Respighi, Hindemith, Schmitt (Onyx, through Ode Records)
Rating: *****
Verdict: "Turkish orchestra makes a colourful connection with the West in some remarkably fresh repertoire"
Think Turkey and, as far as classical music goes, your brain will probably be taken over by the whirr of Mozart's Rondo alla Turca. Yet, in line with its wider political philosophies, Turkey itself has for some time fostered the Western musical tradition.
Hindemith played an important role in the founding of the Ankara Conservatory in 1936 and Turkish pianists Idil Biret and Fazil Say have made their mark on international stages.
Now it's the turn of the Borusan Istanbul Philharmonic Orchestra which has just released its first CD for international consumption.
Conductor Sascha Goetzel stresses how Istanbul is a European Capital of Culture this year and sees this album is a bridge to the European culture that Turkey so reveres.
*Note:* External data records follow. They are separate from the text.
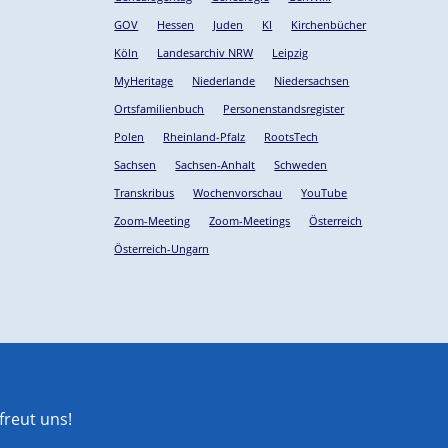
GOV
Hessen
Juden
KI
Kirchenbücher
Köln
Landesarchiv NRW
Leipzig
MyHeritage
Niederlande
Niedersachsen
Ortsfamilienbuch
Personenstandsregister
Polen
Rheinland-Pfalz
RootsTech
Sachsen
Sachsen-Anhalt
Schweden
Transkribus
Wochenvorschau
YouTube
Zoom-Meeting
Zoom-Meetings
Österreich
Österreich-Ungarn
reut uns!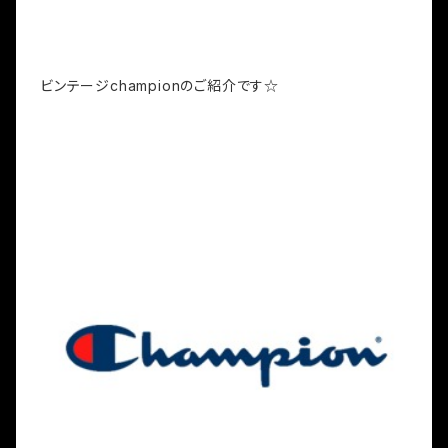
ビンテージchampionのご紹介です☆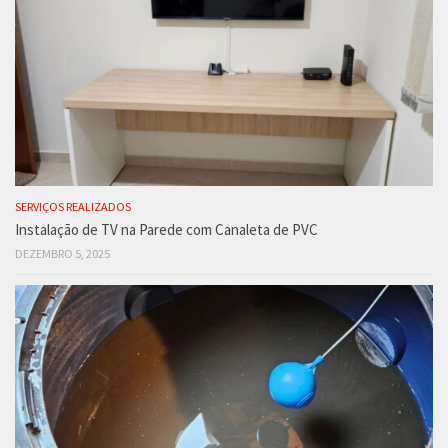
SERVIÇOS REALIZADOS
Instalação de TV na Parede com Canaleta de PVC
DEZEMBRO 5, 2025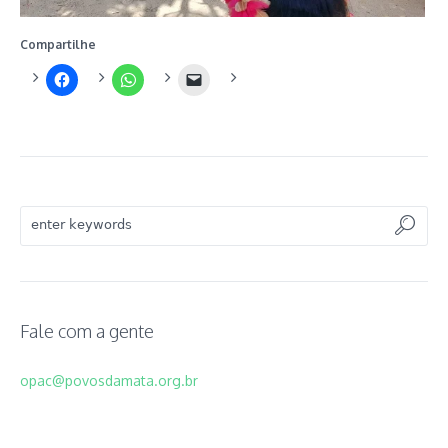
Compartilhe
Fale com a gente
opac@povosdamata.org.br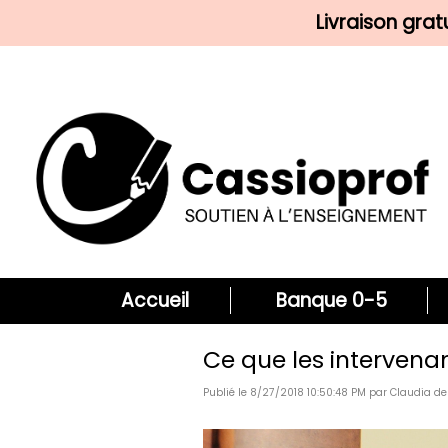
Livraison gra
Accueil
Banque 0-5
Ce que les intervenan
Publié le 8/27/2018 10:50:48 PM par Claudia de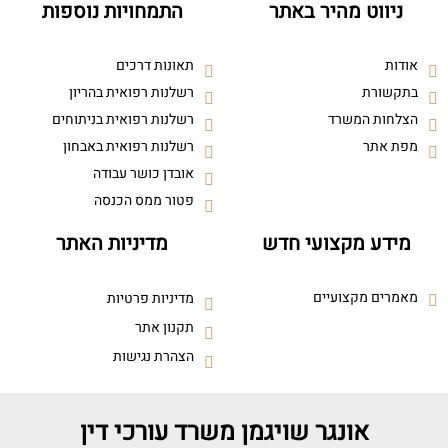
ניווט מהיר באתר
התמחויות נוספות
אודות
תאונות דרכים
בתקשורת
רשלנות רפואית בהריון
הצלחות המשרד
רשלנות רפואית בניתוחים
מפת אתר
רשלנות רפואית באבחון
אובדן כושר עבודה
פטור ממס הכנסה
מידע מקצועי חדש
מדיניות האתר
מאמרים מקצועיים
מדיניות פרטיות
תקנון אתר
הצהרת נגישות
אונגר שויגמן משרד עורכי דין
Hindemith's Symphonic Metamorphosis on Themes by Weber is the most familiar offering and Goetzel's flashy rendition has it flaunting its exoticism, right through to its jaunty closing march.
Respighi's Belkis, Queen of Sheba is a curiosity from a composer best known for his musical tributes to the fountains, pines and festivals of his native Rome.
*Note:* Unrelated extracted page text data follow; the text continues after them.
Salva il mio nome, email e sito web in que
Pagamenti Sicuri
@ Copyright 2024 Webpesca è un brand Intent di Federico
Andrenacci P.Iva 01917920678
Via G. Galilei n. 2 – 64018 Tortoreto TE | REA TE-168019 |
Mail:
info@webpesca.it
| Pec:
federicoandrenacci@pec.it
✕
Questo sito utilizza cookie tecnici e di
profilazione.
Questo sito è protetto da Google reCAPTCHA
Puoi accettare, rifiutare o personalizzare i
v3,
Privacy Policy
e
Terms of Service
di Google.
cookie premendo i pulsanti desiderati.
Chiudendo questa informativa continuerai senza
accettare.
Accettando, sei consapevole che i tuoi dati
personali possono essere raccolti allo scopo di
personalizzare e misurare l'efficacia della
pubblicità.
Belkis is ballet music, pure, simple and spectacular. It's no time at all before Solomon's opening dream erupts into a heroic march and Belkis does her utmost to seduce us in her sinuous dance (complete with genuine Arab drum). An Orgiastic Dance, which provides a pounding finale to the suite, is delivered with an enthusiasm and sincerity that a more jaded Western orchestra might not be able to muster.
Florent Schmitt (1870-1958) is a relatively obscure figure of French music, a man vilified by Satie, who suggested suicide as preferable to emulating Schmitt's orchestral techniques, but praised by Stravinsky, who may well have realised that Schmitt's 1907 ballet, The Tragedy of Salome, has more than a few hints of a Sacre du Printemps that was still six years away.
The Borusan musicians hold nothing back in Schmitt's 1910 version of the ballet, lusciously and lovingly scored for full orchestra. This is a feast of colours, particularly when Schmitt goes underwater for The Enchantment of the Sea while the knife-edge changes of the first Dance of Fear might well have you clinging to the arms of your lounge chair.